Commonwealth Games 100m defending champion Akani Simbine says he’s accepted that he’s under-appreciated in his homeland despite being a consistent performer.
South African sports fans are probably the hardest to please in the world, as they are quick to embrace and disregard.
One of the main reasons criticism is levelled against Simbine is his inability to get a podium finish in the Olympics and the World Championships. This is because he had shown so much potential over the years as an elite athlete but usually falls short on the big stages.
Now 28, and understanding the dynamics of criticism in sports, Simbine thinks he is underrated in the country because of how he has performed in major championships.

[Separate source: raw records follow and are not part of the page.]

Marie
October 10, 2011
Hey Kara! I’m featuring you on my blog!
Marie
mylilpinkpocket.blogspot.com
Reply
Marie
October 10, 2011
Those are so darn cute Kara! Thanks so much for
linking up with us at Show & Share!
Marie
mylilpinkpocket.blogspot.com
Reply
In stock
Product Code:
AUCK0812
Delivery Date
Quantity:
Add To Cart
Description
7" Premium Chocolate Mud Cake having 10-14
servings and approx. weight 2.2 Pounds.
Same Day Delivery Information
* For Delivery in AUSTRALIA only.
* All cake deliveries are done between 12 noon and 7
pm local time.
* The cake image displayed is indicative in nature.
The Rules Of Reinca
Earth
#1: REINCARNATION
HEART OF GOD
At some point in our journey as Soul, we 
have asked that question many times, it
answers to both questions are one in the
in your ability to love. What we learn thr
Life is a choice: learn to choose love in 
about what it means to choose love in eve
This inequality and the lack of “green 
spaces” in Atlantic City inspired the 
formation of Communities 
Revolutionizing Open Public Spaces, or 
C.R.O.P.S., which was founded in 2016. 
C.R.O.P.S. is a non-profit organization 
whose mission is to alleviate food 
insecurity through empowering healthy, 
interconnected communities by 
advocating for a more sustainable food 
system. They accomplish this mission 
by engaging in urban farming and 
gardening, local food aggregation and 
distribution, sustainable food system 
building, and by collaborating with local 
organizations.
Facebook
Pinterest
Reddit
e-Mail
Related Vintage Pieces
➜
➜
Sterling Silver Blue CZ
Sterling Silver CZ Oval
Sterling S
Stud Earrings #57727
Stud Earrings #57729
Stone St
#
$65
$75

“It’s always an honour to represent SA at the Olympics, World Champs or Commonwealth Games, but even if I were to break the world record I don’t think anything would change in terms of recognition,” said Simbine, who will race at 8.10pm Wednesday.
“Every year I perform well in the Diamond Leagues, the World Champs, the Olympics and I’m here in Birmingham as the Commonwealth Games 100m champion. But athletics doesn’t feature high up on SA’s sporting radar.
“I always make the 100m final and I’ve finished in the top five of those finals since 2016. But, I feel I don’t get the appreciation and have come to terms with it. Running fast is a gift that’s been given to me.”
Simbine is looking to successfully defend his 100m title at Birmingham, despite the presence of Kenya’s Ferdinand Omanyala, the fastest man in Africa at the moment.
Simbine ran 10.10 seconds to win his heat and qualify for today’s semifinal.
“I know I can win. If I can get the first 60m perfect then it sets me up for the last 40m. That’s my strongest part of the race. With a perfect first 60 then I know the last 40 will be strong,” he said.